Altro giro, altra corsa. Ricordiamo che la denunciante sostiene di essersi “sentita una marionetta” mentre, seduta tra i due colleghi, diventava oggetto delle loro attenzioni. Vero? Falso? Sarà il giudice a stabilirlo. Ma se occorre evitare “vittimizzazione secondaria”, forse non è il massimo spiattellare ai quattro venti che “l’ho vista sorridere, parlare, scambiarci battute” o raccontare di un “video nella quale, scesa dal taxi, sembra assolutamente presente a se stessa”. Anche perché dubitiamo che la diretta interessata abbia la voglia, e forse il coraggio, di rilasciare simili interviste per spiegare le sue ragioni, costretta come sarebbe a rivivere quelli che lei considera momenti di violenza. No?

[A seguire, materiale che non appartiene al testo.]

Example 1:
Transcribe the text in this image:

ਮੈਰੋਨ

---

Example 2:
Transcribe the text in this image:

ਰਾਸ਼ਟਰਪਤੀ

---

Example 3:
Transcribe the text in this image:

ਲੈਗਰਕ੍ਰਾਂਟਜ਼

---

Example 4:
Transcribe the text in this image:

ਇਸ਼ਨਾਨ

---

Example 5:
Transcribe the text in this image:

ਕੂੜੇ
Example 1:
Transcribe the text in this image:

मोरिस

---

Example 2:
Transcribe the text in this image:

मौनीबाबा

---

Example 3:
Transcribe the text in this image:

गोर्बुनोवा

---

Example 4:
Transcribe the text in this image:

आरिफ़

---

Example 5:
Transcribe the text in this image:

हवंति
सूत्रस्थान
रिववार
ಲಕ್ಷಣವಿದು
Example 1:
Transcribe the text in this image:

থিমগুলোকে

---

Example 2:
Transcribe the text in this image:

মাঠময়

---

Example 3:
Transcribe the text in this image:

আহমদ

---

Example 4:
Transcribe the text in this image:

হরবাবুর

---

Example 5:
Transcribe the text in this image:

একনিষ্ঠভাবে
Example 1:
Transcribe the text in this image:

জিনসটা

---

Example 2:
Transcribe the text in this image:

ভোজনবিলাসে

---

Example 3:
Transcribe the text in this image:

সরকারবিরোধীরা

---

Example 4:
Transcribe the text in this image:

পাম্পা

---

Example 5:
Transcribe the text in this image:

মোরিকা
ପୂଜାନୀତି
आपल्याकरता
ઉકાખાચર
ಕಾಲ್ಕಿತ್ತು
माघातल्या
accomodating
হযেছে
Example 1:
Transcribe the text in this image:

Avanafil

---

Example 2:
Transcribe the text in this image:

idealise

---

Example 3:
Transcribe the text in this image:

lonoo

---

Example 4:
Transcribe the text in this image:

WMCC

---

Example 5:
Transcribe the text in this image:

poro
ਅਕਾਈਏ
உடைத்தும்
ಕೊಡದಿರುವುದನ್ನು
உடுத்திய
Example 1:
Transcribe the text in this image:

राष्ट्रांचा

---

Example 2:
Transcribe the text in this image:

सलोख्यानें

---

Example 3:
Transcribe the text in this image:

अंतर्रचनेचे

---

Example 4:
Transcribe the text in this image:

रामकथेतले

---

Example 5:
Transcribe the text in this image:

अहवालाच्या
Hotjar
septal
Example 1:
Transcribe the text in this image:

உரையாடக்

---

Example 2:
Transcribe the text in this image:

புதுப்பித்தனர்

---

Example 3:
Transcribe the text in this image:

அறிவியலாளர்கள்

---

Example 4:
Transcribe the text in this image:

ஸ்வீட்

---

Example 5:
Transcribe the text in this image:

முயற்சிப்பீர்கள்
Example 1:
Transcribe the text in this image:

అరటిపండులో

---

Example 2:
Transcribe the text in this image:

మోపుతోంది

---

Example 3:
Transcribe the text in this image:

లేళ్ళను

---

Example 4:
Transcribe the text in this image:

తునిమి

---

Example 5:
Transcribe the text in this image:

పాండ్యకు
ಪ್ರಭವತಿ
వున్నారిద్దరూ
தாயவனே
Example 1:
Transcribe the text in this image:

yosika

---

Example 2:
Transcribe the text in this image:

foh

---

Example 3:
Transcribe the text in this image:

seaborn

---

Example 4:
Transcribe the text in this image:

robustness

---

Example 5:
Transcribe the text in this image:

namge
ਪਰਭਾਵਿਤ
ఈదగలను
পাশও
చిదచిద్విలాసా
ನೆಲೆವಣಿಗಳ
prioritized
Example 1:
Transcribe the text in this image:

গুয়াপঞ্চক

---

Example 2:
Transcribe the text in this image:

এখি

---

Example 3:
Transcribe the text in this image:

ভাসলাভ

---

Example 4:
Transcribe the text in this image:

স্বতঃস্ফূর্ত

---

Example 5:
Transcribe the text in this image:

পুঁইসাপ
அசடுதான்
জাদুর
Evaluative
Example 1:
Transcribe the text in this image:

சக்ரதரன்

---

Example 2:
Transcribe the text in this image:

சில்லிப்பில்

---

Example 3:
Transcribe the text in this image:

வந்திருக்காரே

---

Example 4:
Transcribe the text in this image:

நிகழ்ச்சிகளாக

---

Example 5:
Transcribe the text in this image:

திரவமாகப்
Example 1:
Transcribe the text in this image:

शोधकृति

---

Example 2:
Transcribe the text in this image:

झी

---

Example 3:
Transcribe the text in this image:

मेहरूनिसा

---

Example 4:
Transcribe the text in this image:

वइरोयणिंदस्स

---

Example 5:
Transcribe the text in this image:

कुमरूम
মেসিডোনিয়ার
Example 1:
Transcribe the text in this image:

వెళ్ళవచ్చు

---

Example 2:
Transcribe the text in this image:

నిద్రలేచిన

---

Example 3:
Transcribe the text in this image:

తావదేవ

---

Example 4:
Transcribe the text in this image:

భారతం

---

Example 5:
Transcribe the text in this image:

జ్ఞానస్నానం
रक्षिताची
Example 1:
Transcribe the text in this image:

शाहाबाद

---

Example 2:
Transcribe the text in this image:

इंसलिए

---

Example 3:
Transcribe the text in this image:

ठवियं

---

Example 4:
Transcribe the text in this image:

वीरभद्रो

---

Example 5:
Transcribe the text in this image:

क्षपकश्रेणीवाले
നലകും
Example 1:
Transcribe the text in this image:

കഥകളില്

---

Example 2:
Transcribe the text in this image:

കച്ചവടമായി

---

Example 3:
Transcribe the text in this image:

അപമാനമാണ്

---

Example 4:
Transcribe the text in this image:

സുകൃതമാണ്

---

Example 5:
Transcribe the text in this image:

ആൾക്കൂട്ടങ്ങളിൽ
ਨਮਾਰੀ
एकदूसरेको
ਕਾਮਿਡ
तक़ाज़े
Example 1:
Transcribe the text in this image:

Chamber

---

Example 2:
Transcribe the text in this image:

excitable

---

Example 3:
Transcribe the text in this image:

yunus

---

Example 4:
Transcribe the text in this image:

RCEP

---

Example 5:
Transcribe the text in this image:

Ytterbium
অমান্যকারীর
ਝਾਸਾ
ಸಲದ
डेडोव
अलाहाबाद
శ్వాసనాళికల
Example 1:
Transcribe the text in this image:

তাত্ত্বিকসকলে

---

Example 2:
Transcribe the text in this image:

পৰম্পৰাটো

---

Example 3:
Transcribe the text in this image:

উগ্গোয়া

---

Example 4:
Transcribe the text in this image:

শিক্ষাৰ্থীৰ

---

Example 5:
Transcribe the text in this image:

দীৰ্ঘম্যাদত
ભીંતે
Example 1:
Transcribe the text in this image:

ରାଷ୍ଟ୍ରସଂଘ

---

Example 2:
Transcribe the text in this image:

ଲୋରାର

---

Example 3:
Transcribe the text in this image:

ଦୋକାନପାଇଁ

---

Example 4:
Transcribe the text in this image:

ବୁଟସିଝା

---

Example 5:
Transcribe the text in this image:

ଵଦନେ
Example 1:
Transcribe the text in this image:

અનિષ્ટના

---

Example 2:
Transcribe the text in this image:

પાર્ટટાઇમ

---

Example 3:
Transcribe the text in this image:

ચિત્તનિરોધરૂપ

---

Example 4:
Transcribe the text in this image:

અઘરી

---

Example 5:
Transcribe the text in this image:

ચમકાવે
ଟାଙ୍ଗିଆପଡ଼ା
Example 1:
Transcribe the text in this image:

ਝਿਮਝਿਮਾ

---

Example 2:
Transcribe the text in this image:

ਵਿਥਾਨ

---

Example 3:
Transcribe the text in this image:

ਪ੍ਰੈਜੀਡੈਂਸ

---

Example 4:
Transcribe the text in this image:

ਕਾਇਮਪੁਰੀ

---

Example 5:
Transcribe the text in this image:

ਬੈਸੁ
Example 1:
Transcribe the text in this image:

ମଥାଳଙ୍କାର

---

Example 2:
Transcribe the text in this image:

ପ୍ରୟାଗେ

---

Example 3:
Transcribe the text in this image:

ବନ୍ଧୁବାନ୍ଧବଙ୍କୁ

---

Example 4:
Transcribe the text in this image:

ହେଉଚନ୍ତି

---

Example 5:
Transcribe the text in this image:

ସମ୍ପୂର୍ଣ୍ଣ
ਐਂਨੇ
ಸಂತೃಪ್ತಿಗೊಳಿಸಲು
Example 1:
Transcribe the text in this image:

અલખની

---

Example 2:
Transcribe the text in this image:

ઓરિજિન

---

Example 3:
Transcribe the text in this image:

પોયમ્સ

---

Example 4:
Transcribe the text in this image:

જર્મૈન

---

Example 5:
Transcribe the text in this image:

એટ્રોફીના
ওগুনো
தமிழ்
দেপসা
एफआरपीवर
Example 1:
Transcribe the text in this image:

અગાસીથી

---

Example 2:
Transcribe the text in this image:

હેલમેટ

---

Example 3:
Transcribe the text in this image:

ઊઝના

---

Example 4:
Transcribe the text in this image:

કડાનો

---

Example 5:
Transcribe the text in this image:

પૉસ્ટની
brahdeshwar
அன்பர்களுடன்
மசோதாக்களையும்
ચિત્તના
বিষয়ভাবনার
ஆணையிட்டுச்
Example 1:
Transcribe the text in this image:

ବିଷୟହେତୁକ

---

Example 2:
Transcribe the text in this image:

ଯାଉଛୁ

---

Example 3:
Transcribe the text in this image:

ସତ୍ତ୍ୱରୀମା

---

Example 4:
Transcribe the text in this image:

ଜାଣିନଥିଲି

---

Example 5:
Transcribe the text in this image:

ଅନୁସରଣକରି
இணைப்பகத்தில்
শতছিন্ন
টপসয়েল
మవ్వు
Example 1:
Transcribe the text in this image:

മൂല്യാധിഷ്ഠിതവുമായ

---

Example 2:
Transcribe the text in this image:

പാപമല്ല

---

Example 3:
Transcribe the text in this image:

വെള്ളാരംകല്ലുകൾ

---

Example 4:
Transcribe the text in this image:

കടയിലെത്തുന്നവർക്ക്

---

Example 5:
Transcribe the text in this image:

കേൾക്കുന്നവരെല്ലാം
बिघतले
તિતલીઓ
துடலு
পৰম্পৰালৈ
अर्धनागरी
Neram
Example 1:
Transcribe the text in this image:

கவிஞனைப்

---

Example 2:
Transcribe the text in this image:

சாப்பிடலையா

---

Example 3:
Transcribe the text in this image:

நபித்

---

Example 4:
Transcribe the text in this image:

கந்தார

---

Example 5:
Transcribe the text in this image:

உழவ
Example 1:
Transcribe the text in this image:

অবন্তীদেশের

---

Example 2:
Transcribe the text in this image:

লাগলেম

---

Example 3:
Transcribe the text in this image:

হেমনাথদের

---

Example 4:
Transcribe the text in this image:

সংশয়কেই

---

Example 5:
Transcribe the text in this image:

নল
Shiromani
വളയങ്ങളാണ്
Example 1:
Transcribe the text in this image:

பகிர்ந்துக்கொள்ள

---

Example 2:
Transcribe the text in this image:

Dal punto di vista giudiziario, poi, non resta che attendere. A dicembre è prevista l’udienza e il Gip dovrà decidere se dare seguito alla richiesta di archiviazione del pm o se assecondare l’opposizione della denunciante. La quale contesta sia il mancato ricorso alle regole del Codice Rosso durante le indagini (non è mai stata sentita su quanto accaduto), sia le contro-analisi sulle urine per stabilire se fosse stata davvero drogata o meno. Molto, infatti, si giocherà sullo stato psicofisico della ragazza. Era presente a se stessa? Il famoso video di cui parla Sara Giudice viene interpretato diversamente dalle parti in causa. C’è chi ritiene che confermi l’alterazione alcolica, il che aggraverebbe la posizione degli indagati; e chi invece la consapevolezza delle “effusioni condivise” da parte della presunta vittima che sarebbe stata “al gioco” salvo poi “pentirsene”. Anche la testimonianza del tassista si presta ad interpretazione: l’accusa sottolinea il passaggio in cui l’uomo racconta di aver visto la ragazza “scossa” perché “non si aspettava una cosa del genere”; la difesa invece fa leva sul fatto che l’autista non avrebbe considerato la scena rischiosa altrimenti sarebbe intervenuto.